Peygamber olduğunu söyleyip ve vahiy bekleyen bir karakterin romanını okuduk Peygamberin Endişesi’nde. Bir “beklenti” romanı da diyebileceğimiz bu metinde bir din önderinin başkarakter olmasının sizdeki gelişiminden bahseder misiniz? 

Peygamberin Endişesi, bir beklenti ve bekleyiş romanı. Beni bu romanı yazmaya iten en büyük duygulardan biri Mehdi’nin vahiy bekleyişidir. Onun bu bekleyişi aynı zamanda bir sanatçının yaratma sancısıdır.

Zaman, mekân, an, durum sizin romanlarınızda hep ön plana çıkan izlekler iken bu sefer bilmem katılır mısınız, başkarakterin “karakter” olduğu bir eserle karşı karşıyayız. Diğer eserlerinizi de göz önüne aldığımızda bu değişimi aynı zamanda romancılığınızda bir dönüşüm olarak görebilir miyiz?

Her yazar gibi ben de yazdığım her romanda roman sanatını bir daha tanımlamaya çalışırım. Aynı zamanda her yazdığımla da kendimi tanımaya çalışırım. Büyüdükçe, okudukça, gördükçe ve duydukça değişiyoruz. Bir zamanki büyük dertlerimizin yerini yeni dertler alıyor. Meraklıyım. Dünyaya şaşkınlıkla bakan bir çocuk gibiyim. Anlatacağım her hikâyeye bu merak ve duygu ile eğilirim. Peygamberin Endişesi benim için birçok ilk barındırıyor. Karakter merkezli olması, kent hayatı, günümüz dünyası ve daha birçok şey. Zaten yazının büyüsü de bunda saklı. Her yeni metinle yeni şeyler keşfettiğimiz gibi her yazdığımız metin ile de yeni tarzlar denemek isteriz. Yeni farklı şeyler yazmayı isteyen biriyim. Temel izleklerim yakın olsa da yazdığım her metinde başka bir hikâye anlatmak istiyorum. Bildiğim bir hikâyeyi başka bir biçimde işlemek istiyorum. Beni başka başka metinlere ve anlatılara götüren işte bu arayışımdır.  

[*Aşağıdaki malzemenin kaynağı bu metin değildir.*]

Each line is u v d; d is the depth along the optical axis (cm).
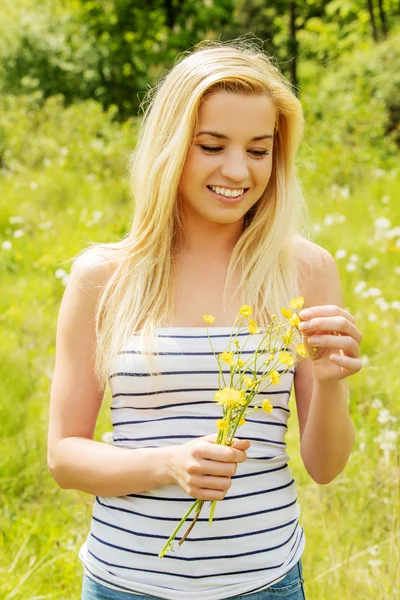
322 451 212
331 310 197
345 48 2686
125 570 200
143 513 200
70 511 390
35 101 1595
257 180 212
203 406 204
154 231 216
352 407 483
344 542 356
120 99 2117
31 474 418
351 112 1513
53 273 737
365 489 386
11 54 2022
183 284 220
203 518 198
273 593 199
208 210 213
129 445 206
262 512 201
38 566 340
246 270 219
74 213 948
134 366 206
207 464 182
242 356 207
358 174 1170
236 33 2214
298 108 220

Dinler ve felsefe tarihine birçok metinler arası göndermelerin olduğu Peygamberin Endişesi’ndeki zaman ve zemini dikkate aldığımızda “yolunda gitmeyen” neler vardı da kahramanımız kendine kutsal görevler tebliğ etti?

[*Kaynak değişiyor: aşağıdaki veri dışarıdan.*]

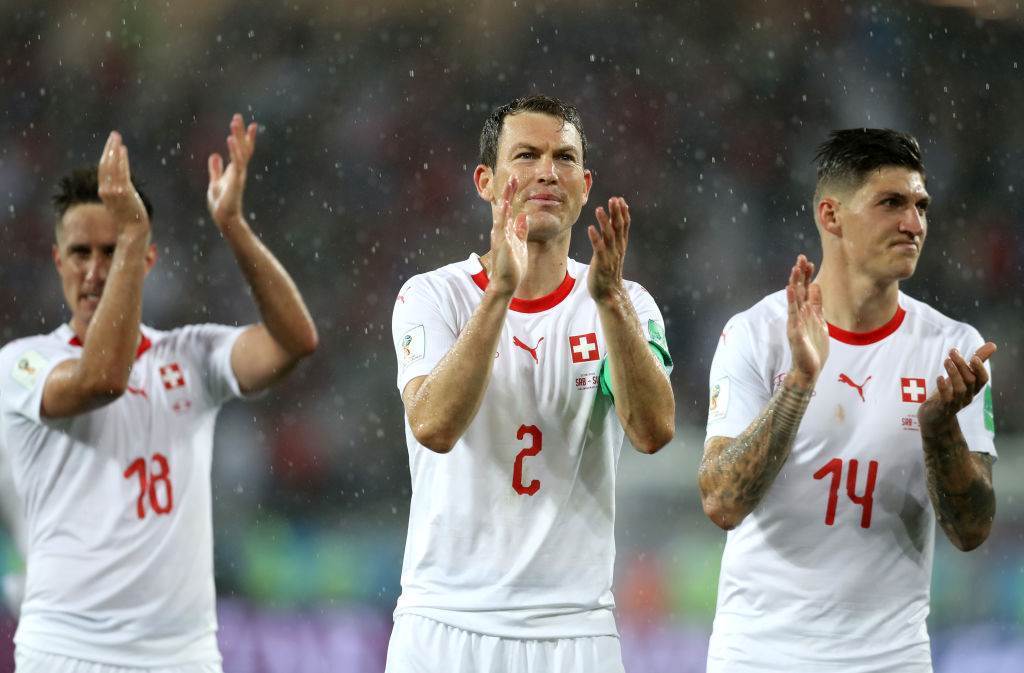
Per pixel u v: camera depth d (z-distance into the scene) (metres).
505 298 10.69
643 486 32.28
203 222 44.94
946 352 12.66
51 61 46.88
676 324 42.47
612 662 11.60
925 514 12.40
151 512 13.97
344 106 46.22
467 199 45.34
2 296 43.53
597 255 10.77
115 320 13.02
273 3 46.81
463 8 47.25
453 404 10.70
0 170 45.53
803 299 11.59
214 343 14.70
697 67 46.41
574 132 11.64
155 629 13.88
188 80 46.72
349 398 40.62
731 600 12.80
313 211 45.03
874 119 46.22
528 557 11.43
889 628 12.30
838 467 12.34
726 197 45.09
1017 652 29.81
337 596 33.78
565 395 11.57
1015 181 46.09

Mehdi, Büyük Kent’e yani günümüz dünyasına denk gelen büyük bir şehirde yaşıyor. Bu zamanda yaşıyor. Roman günümüz dünyasında geçiyor. Bugün yolunda gitmeyen o kadar çok şey var ki. Gelir dağılımında büyük bir adaletsizlik var. Hukuk desen yerlerde. Vicdan ve merhamet desen mumla aranır hale geldi. Çevreye verdiğimiz tahribatın haddi hesabı yok. Mehdi, yükselen sağ ve milliyetçi politikaların getireceği tahribatı görüyor. Ayrımcılığın, mülteci düşmanlığının, silahlanmanın dünyayı nereye sürüklediğini görüyor. Mehdi, tıpkı Kassandra gibi yolunda gitmeyenleri görüyor ama kimseyi inandırtamıyor. 

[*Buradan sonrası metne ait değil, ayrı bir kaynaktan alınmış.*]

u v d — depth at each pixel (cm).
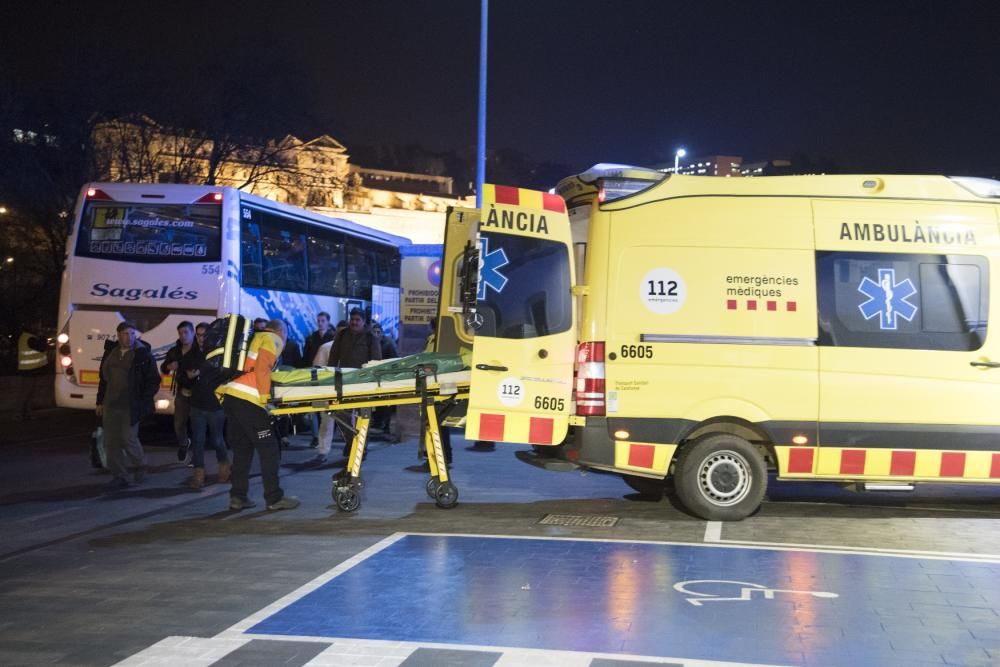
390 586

Kendi hayatlarına bile sahip olamayanların yanında buluyoruz Peygamber’i. Büyük Kent’te yaşayan ama ötelenmiş, şehrin, belki de yaşamın kıyısına itilmiş, üstleri örtülmüş, ruhları sömürülmüş insanların yanında… Bu “tebliğ” yolculuğunun başlangıç noktasında hepimiz için biraz “düşünme” payı bırakan bir eser. Ne dersiniz?

Bu roman için birbirinden farklı kitaplar okudum. Okuduğum en önemli kitaplardan biri de İhvân- Safâ Risaleleri’ydi. İhvân-ı Safâ, onuncu yüzyılda ortaya çıkmış bir gurubun adıdır. Bu grup ansiklopedi niteliğinde 52 risale yazarlar. Bu risâleri gizli olarak yayarlar. Abbasi halifesinin emriyle İhvân- Safâ Risâleleri toplatılıp yakılır. Fakat Endülüslü düşünür Müslime, Doğu seyahatti sırasında bir nüshasını yanında getirmiştir. Böylece yok olmaktan kurtarılır. Bu değerli, paha biçilmez eseri Ayrıntı Yayınları çevirip yayınladı. İhân-ı Safâ grubundan bir düşünürün şöyle rivayet ettiği söylenir. “Din hastaların, felsefe ise sağlıklı insanların tedavisiyle ilgilenir. Peygamberler hastaları, hastalıkların artmaması, hatta onların bütünüyle iyileşmesi için tedavi eder. Filozoflar ise herhangi bir hastalık bulaşmaması için, sağlıklı insanların sağlığını korur.” 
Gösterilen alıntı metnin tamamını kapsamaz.